Work order 1:
Answer these from the nursing practice questions:
(a) Which mechanism causes edema of malnutrition, liver failure, and nephrosis?
(b) What serum calcium level do Mr. Jones's laboratory results show?
(c) Which condition may cause diminished cognitive ability and hypertension?
Work order 2:
Write the next part of the nursing practice questions on edema and electrolyte imbalances, starting after the explanation about hypocalcemia.

Selected extract:
______________________________

A nurse is preparing an education plan for a client with heart failure who is experiencing edema. As part of the plan, the nurse wants to describe the underlying mechanism for why the edema develops. Which mechanism will nurse likely address?
increased hydrostatic pressure Explanation: The edema that occurs with heart failure is caused by decreased cardiac output with a back-up of blood resulting from increased hydrostatic pressure. Decreased colloid oncotic pressure is the mechanism responsible for edema of malnutrition, liver failure, and nephrosis. Lymph node blockage is the mechanism responsible for edema associated with a mastectomy or lymphoma. Increased capillary permeability is the mechanism responsible for edema associated with allergies, septic shock and pulmonary edema.
Mr. Jones is admitted to the nurse's unit from the emergency department with a diagnosis of hypocalcemia. His laboratory results show a serum calcium level of 8.2 mg/dL (2.05 mmol/L). For what assessment findings will the nurse be looking?
muscle cramping and tetany Explanation: Manifestations of hypocalcemia include numbness and tingling of fingers, mouth, or feet; tetany; muscle cramps; and seizures. Manifestations of hypercalcemia include nausea, vomiting, constipation, bone pain, excessive urination, thirst, confusion, lethargy, and slurred speech. Diminished cognitive ability and hypertension may result from hyperchloremia. Constipation is a sign of hypercalcemia.

______________________________

Listed records:
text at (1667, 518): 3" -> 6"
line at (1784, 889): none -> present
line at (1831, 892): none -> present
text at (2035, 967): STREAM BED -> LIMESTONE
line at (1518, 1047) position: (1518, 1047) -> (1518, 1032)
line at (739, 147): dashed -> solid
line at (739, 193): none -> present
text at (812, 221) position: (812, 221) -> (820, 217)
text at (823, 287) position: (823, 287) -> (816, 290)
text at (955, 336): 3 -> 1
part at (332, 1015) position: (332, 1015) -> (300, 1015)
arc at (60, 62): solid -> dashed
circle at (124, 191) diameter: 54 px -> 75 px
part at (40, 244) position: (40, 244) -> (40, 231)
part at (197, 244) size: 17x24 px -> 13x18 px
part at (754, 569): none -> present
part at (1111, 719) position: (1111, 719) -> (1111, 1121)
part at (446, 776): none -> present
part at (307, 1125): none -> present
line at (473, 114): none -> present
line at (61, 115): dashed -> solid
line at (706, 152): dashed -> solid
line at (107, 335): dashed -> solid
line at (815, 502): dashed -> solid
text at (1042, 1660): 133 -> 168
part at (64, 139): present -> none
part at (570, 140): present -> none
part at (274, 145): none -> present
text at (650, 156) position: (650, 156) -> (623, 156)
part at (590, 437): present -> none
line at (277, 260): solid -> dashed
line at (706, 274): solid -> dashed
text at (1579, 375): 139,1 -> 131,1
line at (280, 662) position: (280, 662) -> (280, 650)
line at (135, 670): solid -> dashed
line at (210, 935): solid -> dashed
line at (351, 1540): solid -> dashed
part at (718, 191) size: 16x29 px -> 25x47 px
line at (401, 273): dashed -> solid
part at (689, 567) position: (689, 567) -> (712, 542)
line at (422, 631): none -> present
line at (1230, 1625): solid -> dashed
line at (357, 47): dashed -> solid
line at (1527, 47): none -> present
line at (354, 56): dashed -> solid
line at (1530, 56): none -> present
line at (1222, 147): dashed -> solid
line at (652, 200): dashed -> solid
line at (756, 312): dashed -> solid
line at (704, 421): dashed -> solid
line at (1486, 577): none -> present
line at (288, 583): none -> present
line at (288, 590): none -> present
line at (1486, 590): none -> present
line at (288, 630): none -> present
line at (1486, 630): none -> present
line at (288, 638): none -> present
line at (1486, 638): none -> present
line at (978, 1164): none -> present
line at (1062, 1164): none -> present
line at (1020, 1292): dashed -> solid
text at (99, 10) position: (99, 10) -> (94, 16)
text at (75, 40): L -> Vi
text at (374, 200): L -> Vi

______________________________

Written reply 1:
(a) Decreased colloid oncotic pressure.
(b) 8.2 mg/dL (2.05 mmol/L).
(c) Hyperchloremia.

Written reply 2:
Upon assessment of a client's peripheral intravenous site, the nurse notices the area is red and warm. The client complains of pain when the nurse gently palpates the area. These signs and symptoms are indicative of:
phlebitis. Explanation: Phlebitis is a local infection at the site of an intravenous catheter. Signs and symptoms include redness, exudate, warmth, induration, and pain. A systemic infection includes manifestations such as chills, fever, tachycardia, and hypotension. An infiltration involves manifestations such as swelling, coolness, and pallor at the catheter insertion site. Rapid fluid administration can result in fluid overload, and manifestations may include an elevated blood pressure, edema in the tissues, and crackles in the lungs.
A client sustained severe trauma in a motor vehicle accident and has had 26 units of packed red blood cells infused since admission 2 days previously. What does the nurse predict will be prescribed to replace the clotting factors lost with the infusion of large amounts of packed red blood cells?
plasma Explanation: The infusion of plasma helps restore and replace the clotting factors that are lost with the infusion of large amounts of packed red blood cells. Albumin pulls third-spaced fluid by increasing colloidal osmotic pressure but does not restore clotting factors. The infusion of granulocytes improves the ability of the body to overcome infection. Normal saline is an isotonic solution that replaces fluid loss but does not replace clotting factors.